Dalam naskah KOTARAGAMA disebutkan bahwa peraturan itu berlaku di Kerajaan Surya Alam. Sang raja adalah seorang ber-agama Islam.




  I.      PENDAHULUAN

Manusia Indonesia yang memiliki kepribadian yang mantap adalah sosok manusia yang telah memiliki konsep tentang bagimana manusia Indonesia menghadapi tantangan lingkungannya baik fisik(alam) maupun sosial agar dapat bertahan. Konsep-konsep ini tidak lain adalah wujud kebudayaan berupa nilai-nilai. Nenek moyang kita sebenarnya banyak memberikan ajaran tentang jati diri. Ajaran tersebut dapat digali dari naskah-naskah kuno yang jumlahnya sangat banyak tetapi dewasa ini belum banyak dikaji.

Naskah-naskah kuno pada dasarnya merupakan kebudayaan lama yang perlu dikaji dan dilestarikan , terutama yang masih memiliki relevansi dengan perkembangan zaman. Dapat memberikan kekuatan daya tangkal terhadap pengaruh budaya luar yang negatif. Nilai-nilai budaya yang terkandung dalam naskah kuno penting diketahui sehingga lebih memperkaya wawasan kebudayaan kita, yang selanjutnya dapat memperkuat jati diri bangsa Indonesia. Dengan pemahaman yang baik terhadap nilai-nilai yang tertulis dalam naskah kuno dapat  menjalin saling pengertian di antara suku bangsa yang ada di Indonesia, sehingga dapat menghilangkan sifat etnosentris dan stereotype yang berlebihan dan menghindari prasangka sosial yang buruk.
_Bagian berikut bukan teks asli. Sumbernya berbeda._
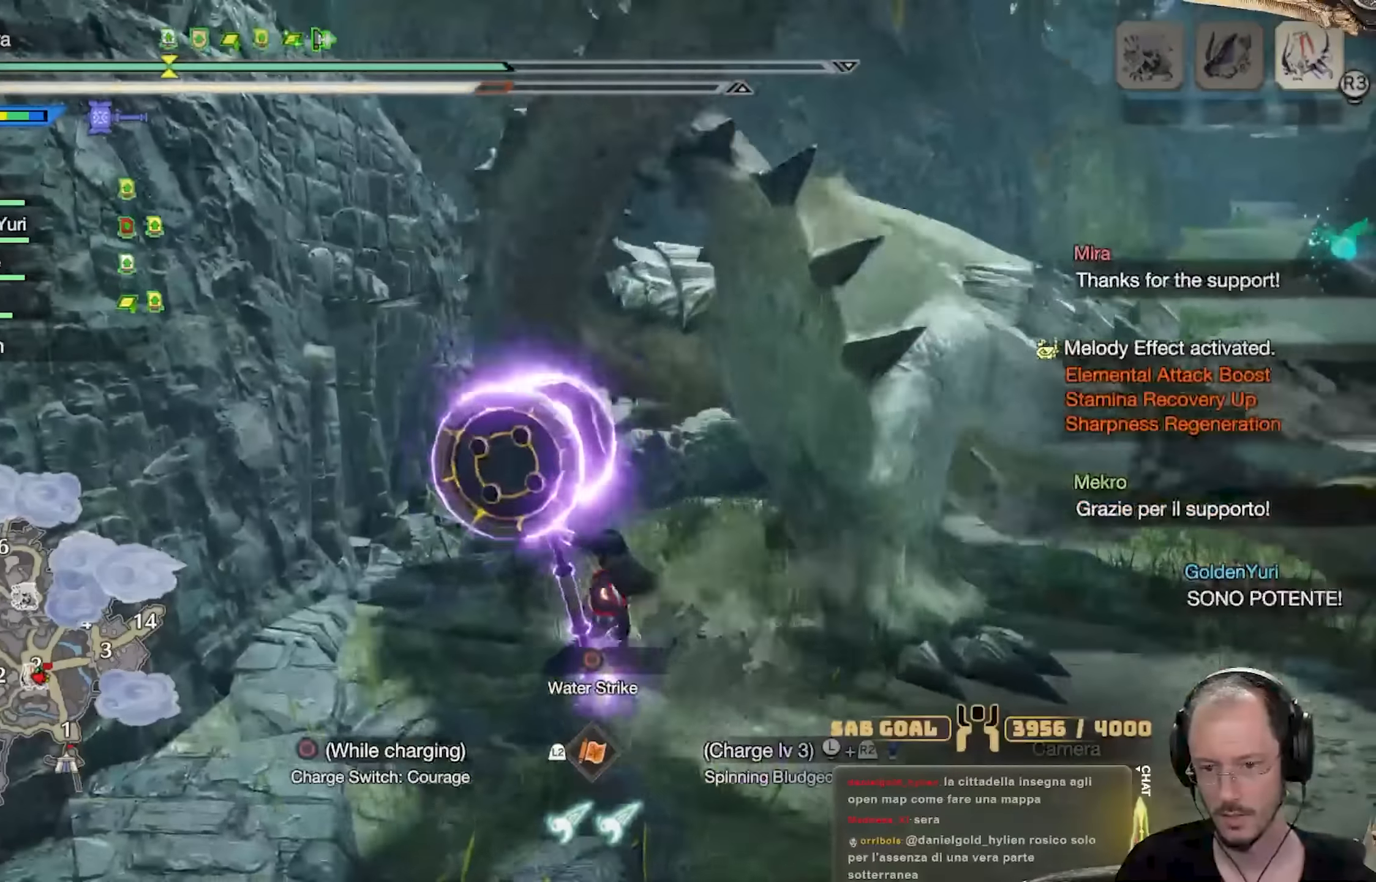
Gameplay with a controller (Xbox layout); each line is a JSON object with the inputs held at the frame after it. "events" lists button and stick changes between this image and that frame as [ms after this image, input, new state], when the widget could be followed in between. Not read: R3.
{"buttons": ["R2"], "left_stick": "up-right", "right_stick": "center", "events": [[234, "right_stick", "right"], [451, "right_stick", "center"]]}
Berdasarkan laporan hasil Pemetaan Naskah Lontar di Pulau Lombok, Februari s/d September 1993, atas bantuan Ford Foundation, Melalui Proyek Pelestarian Naskah Nusantara Perpustakaan Nasional pada tahun 1993, didapatkan jumlah naskah di Pulau Lombok cukup banyak. Di Museum NTB, terdapat 1250 lebih naskah, yang sempat didata oleh proyek tersebut sejumlah 228, kondisi naskah pada umumnya masih baik.

DATA SEBARAN NASKAH KUNO
YANG TERSEBAR DI MASYARAKAT LOMBOK THN. 1993
NO
LOKASI
JUMLAH
KETERANGAN
1
Mataram
227 buah

2
Gangga. Kec. Gangga Lombok Barat
85  buah

3
Desa Kuranji. Kecamatan Labuapi
28  buah

4
Kecamatan Pujut, Lombok Tengah
166 buah

5
Kecamatan Sakra Timur
126 buah


TOTAL
 632 buah


Masalah yang dihadapi adalah dikarenakan sebagian besar naskah-naskah tersebut merupakan milik perorangan sehingga sulit diakses oleh pihak lain. Anggapan tentang kekeramatan naskah peninggalan nenek moyang tersebut oleh masyarakat membuat sulitnya untuk mendapat keterangan. Umumnya mereka sangat tertutup bahkan untuk melihat naskah saja di syaratkan dilakukan pada hari tertentu dan menyediakan sesaji-sesaji tertentu.

Akibat perkembangan teknologi transportasi dan komunikasi hubungan antar manusia menjadi meng-global seiring dengan merambahnya ideology kapitalisme dimana-mana. Kondisi kemiskinan menggiurkan beberapa dari masyarakat menjual naskah-naskah kuno sebagai barang antik kepada para wisatawan. Disisi lain peraturan  Undang-Undang No. 5 tahun 1992 , tentang Benda Cagar Budaya yang selanjutnya diturunkan dalam Peraturan Pelaksanaannya yaitu PP no. 10 tahun 1993 telah lahir, namun tidak berjalan dengan efektif.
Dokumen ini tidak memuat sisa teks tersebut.